In late August of 2005, Hurricane Katrina came barreling up the Gulf of Mexico towards the Louisiana Gulf Shores.
The week before Katrina hit, the company my husband worked for, Sweet Tomatoes, fed the volunteers for the Houston SPCA’s telethon. Sweet Tomatoes was always a strong community partner; and there were many animal lovers who worked there so this was a natural fit. Sweet Tomatoes provided lunch and an hour of working the phone bank. It was always a fun event to do.
Jon and I went back to the SPCA to pick up a few utensils that were left after the telethon. The place was abuzz with activity. It was getting ready to take as many “Katrina” animals as it could. Hill Science Diet had donated pallets of food. Individual Houstonians were bringing food, crates, and toys. Animals up for adoption were moved into the lobby to make room for what would surely be a crush of animals coming in from New Orleans.

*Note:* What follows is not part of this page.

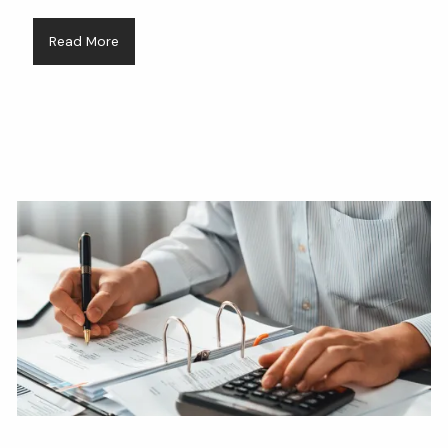
Read More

One of the little guys up for adoption was a four-month old black lab mix. He had been surrendered on Wednesday; we brought him home on Friday. Because he was so beautiful, we named him Beau, and because of the Louisiana connection, we added an x – Beaux. He was the blackest dog I’d ever seen – black nose, black toenails, black fur.
We brought Beaux home and he was just what the house needed.
As a puppy, he was always eager to play and please. He still is. I would sit on the floor and read and he would climb all over me. He loved to play keep away with Jon. We had a huge oak tree in our back yard and Beaux would run around that tree, teasing his dad, “You can’t get me!”
That first day we had him home, Jon opened the back door to let him out. Beaux started, he had three feet out, the fourth was still in the house and he turned and looked at Jon like, “You’re coming too, aren’t you?” I thought, “this will be our life for the next 12 years,” and it has been. He won’t go if we don’t go with him. His favorite place to be is with us. If we’re in the kitchen, he’s in the kitchen. If we’re in the living room, he’s in the living room. He loves his walks, his toys, his car rides and his peeps. He is a really sweet boy.
Last week he was diagnosed with Lymphoma. Prognosis is one to two months without chemo, maybe a year with. Chemo would be a one to two hour infusion, once a week for three weeks, with the fourth week off, for three or four months. I can’t see putting my sweet 12 year old through that. Like most dogs, he is really anxious at the vet. He had a splenectomy on Monday to remove a tumor the size of an orange. The surgery was palliative. Had the tumor burst, it would have been an awful end to such a sweet life.
He starts a steroid on Monday to slow the progression of the disease. We may buy a little time. What we do know: we will be wherever he is, stay close and keep him comfortable.
So what does this have to do with older adults or planning and preparing for the future? Not much. However, this is a story about family, love and the cycle of life. Of bringing home, falling in love and letting go.
And selfishly, this is a story I needed to share.